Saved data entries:

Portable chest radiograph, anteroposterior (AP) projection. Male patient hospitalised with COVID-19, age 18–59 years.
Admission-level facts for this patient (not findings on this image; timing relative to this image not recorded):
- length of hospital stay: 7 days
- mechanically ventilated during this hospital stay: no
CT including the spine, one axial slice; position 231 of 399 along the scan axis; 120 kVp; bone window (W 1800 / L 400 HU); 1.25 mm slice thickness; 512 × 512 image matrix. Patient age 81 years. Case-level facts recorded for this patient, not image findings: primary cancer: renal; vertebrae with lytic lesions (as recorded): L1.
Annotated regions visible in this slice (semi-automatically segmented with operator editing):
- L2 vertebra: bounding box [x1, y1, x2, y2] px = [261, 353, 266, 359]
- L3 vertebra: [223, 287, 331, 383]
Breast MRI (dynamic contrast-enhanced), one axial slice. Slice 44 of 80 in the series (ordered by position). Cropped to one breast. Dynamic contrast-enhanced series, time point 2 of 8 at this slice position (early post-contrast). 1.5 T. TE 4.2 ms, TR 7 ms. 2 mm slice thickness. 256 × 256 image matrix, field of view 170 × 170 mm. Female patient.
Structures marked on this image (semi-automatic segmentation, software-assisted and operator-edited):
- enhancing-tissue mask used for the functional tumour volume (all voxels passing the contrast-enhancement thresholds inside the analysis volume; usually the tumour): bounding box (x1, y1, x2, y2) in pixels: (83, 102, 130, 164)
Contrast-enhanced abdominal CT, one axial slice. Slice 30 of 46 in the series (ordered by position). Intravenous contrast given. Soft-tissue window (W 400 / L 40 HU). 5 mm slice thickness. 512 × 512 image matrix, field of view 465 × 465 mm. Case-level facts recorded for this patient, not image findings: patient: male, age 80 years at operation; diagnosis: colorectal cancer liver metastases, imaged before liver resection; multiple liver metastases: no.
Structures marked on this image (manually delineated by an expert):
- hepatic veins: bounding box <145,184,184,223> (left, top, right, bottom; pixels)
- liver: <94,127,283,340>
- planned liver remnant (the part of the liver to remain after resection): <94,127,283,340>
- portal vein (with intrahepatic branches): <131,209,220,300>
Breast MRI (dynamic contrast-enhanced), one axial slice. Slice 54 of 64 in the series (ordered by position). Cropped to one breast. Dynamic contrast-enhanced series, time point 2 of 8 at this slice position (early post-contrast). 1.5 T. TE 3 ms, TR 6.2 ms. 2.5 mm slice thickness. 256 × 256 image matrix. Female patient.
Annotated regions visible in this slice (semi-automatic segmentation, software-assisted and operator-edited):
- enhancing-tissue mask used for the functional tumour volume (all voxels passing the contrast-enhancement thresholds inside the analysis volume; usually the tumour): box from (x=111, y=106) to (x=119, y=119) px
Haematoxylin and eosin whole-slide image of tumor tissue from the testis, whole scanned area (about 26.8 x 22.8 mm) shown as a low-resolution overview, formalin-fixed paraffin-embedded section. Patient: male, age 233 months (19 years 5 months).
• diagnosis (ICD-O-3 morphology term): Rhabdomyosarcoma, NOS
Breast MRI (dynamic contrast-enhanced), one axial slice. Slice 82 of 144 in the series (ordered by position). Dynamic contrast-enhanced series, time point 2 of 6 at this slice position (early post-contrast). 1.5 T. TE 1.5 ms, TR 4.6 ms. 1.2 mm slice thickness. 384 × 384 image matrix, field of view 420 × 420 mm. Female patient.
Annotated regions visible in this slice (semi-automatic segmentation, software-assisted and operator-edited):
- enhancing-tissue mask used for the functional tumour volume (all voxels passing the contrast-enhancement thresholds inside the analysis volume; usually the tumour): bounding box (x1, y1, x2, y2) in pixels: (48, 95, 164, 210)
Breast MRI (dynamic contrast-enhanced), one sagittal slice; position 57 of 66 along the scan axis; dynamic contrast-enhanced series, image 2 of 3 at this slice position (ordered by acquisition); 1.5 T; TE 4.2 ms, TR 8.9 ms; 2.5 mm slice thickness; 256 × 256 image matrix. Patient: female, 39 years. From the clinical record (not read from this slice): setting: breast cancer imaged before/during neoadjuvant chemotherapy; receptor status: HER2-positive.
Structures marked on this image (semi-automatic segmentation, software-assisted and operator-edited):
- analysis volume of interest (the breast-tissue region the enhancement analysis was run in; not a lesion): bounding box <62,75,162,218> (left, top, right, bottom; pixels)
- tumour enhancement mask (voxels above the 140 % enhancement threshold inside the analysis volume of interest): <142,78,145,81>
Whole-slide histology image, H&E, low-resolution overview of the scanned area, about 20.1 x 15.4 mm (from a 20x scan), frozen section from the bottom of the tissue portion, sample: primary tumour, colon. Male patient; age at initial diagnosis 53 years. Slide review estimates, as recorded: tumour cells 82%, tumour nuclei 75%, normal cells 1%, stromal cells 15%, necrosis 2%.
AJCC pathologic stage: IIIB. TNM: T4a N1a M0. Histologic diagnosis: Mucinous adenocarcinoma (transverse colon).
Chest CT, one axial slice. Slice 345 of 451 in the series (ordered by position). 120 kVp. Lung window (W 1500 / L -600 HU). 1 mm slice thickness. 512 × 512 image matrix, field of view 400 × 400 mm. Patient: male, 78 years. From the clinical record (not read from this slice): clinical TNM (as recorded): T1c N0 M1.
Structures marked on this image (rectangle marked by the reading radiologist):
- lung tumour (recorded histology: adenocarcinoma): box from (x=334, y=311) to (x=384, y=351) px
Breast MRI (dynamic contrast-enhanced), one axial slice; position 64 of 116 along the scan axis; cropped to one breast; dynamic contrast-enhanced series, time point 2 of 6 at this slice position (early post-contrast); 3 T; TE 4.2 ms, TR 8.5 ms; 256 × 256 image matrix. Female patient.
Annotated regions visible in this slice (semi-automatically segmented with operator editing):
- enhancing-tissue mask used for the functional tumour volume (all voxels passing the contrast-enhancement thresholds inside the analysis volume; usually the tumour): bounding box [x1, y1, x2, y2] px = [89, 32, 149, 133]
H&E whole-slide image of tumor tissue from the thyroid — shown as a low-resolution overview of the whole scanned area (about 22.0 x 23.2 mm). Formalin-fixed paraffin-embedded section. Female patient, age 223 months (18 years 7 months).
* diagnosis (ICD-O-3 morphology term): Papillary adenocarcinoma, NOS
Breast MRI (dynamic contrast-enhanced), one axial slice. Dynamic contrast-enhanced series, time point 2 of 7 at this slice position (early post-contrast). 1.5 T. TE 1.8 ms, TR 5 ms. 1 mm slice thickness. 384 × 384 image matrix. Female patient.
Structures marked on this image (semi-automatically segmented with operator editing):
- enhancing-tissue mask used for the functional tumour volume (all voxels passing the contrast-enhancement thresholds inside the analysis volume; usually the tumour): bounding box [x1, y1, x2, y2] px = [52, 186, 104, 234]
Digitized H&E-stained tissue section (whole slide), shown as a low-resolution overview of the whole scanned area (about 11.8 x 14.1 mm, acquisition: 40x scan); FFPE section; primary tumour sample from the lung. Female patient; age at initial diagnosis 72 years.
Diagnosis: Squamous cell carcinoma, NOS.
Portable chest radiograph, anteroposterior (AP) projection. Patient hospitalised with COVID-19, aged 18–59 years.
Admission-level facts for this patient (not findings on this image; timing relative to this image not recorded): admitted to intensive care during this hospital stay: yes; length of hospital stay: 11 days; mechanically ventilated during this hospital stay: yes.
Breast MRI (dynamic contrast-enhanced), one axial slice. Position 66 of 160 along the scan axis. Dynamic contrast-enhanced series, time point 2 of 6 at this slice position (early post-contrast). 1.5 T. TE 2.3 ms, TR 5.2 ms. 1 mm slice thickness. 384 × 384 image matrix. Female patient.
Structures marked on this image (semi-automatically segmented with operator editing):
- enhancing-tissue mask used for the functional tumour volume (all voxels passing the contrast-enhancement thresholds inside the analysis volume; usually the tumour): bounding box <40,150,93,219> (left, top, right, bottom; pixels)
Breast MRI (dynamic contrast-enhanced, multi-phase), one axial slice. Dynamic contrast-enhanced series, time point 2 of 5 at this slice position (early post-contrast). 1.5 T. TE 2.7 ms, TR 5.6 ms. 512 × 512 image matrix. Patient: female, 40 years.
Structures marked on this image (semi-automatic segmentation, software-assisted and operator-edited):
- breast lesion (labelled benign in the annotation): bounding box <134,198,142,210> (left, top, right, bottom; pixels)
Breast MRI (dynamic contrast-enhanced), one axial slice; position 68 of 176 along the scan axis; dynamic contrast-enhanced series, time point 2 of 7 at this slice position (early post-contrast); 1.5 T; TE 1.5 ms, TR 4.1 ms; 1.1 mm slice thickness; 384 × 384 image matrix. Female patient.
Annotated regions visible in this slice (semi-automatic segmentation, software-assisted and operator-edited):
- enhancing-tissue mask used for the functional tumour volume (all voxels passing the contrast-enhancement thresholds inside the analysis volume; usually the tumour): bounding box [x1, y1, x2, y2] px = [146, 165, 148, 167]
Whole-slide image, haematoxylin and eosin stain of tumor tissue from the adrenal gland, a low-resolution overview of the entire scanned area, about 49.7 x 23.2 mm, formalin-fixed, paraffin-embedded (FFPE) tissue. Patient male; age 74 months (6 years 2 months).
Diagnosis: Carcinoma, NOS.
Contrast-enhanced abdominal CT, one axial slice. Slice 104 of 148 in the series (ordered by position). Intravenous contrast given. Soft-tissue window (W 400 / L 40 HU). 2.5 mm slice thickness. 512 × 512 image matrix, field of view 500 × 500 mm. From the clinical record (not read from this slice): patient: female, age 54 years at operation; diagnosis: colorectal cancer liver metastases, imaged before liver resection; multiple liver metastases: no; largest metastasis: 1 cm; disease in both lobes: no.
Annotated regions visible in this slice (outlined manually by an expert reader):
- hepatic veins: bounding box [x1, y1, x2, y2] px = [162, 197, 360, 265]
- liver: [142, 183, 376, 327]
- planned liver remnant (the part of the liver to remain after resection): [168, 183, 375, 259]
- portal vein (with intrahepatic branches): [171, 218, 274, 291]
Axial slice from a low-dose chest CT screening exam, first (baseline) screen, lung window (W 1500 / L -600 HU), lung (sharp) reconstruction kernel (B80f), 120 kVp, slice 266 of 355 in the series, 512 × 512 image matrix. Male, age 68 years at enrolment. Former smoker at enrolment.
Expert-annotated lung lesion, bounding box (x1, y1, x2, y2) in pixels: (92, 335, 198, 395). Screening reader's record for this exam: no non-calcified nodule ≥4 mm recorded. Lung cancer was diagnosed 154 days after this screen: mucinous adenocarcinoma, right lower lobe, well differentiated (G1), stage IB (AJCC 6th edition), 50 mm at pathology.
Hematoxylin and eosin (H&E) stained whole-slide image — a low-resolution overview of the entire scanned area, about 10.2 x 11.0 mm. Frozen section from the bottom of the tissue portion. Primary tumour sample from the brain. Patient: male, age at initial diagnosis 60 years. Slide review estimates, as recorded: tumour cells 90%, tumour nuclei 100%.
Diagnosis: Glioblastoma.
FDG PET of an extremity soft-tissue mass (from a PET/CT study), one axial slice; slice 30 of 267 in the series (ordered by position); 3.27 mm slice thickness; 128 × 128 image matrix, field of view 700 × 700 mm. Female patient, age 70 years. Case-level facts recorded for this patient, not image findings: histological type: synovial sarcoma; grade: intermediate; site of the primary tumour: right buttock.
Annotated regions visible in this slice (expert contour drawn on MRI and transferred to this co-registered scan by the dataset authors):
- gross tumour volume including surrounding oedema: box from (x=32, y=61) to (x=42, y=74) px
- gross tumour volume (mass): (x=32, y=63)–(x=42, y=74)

_Directions_. Only those lines running from the one containing "Hematoxylin and eosin" through the last line of the data above are to be copied, exactly, with both ends included.

_Result of the exercise_.
Hematoxylin and eosin (H&E) stained whole-slide image — a low-resolution overview of the entire scanned area, about 10.2 x 11.0 mm. Frozen section from the bottom of the tissue portion. Primary tumour sample from the brain. Patient: male, age at initial diagnosis 60 years. Slide review estimates, as recorded: tumour cells 90%, tumour nuclei 100%.
Diagnosis: Glioblastoma.
FDG PET of an extremity soft-tissue mass (from a PET/CT study), one axial slice; slice 30 of 267 in the series (ordered by position); 3.27 mm slice thickness; 128 × 128 image matrix, field of view 700 × 700 mm. Female patient, age 70 years. Case-level facts recorded for this patient, not image findings: histological type: synovial sarcoma; grade: intermediate; site of the primary tumour: right buttock.
Annotated regions visible in this slice (expert contour drawn on MRI and transferred to this co-registered scan by the dataset authors):
- gross tumour volume including surrounding oedema: box from (x=32, y=61) to (x=42, y=74) px
- gross tumour volume (mass): (x=32, y=63)–(x=42, y=74)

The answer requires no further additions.